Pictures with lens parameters
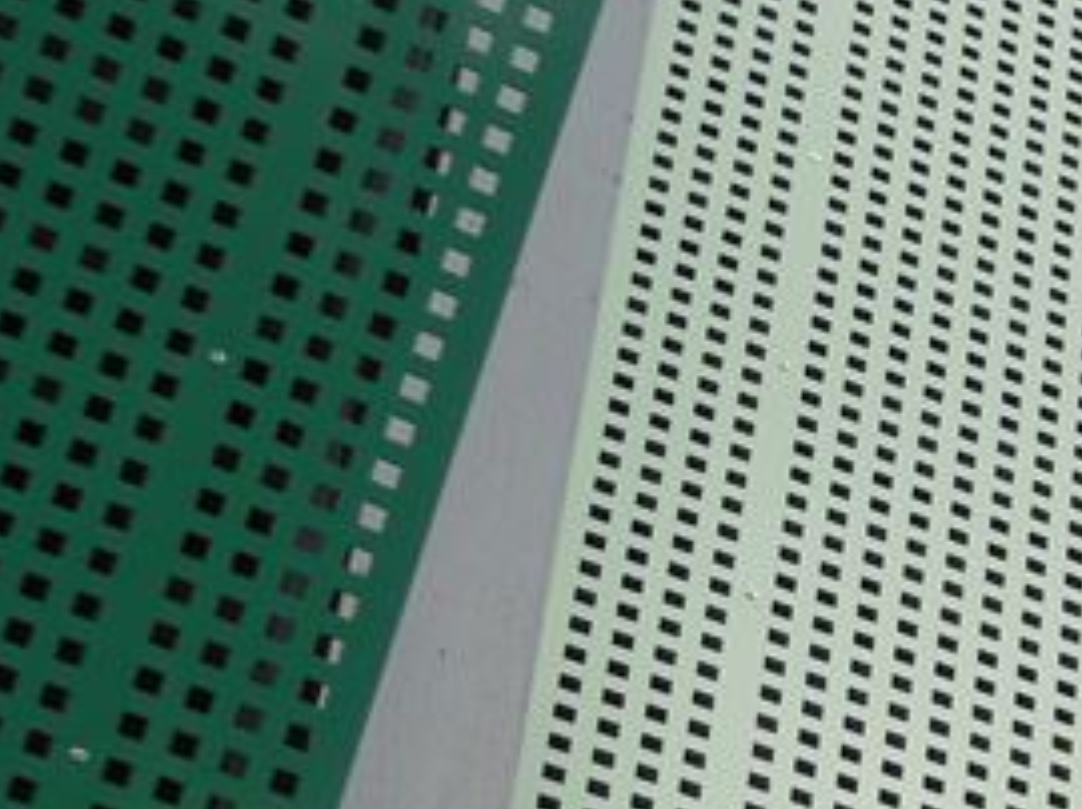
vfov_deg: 8.2
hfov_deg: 10.4
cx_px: 1966
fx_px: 5559
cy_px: 969
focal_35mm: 178
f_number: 4.4
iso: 125
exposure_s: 1/500
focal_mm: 8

PROBLEM DETAILS:
Repeat the data exactly. Pictures should not appear.

THE ANSWER:
vfov_deg: 8.2
hfov_deg: 10.4
cx_px: 1966
fx_px: 5559
cy_px: 969
focal_35mm: 178
f_number: 4.4
iso: 125
exposure_s: 1/500
focal_mm: 8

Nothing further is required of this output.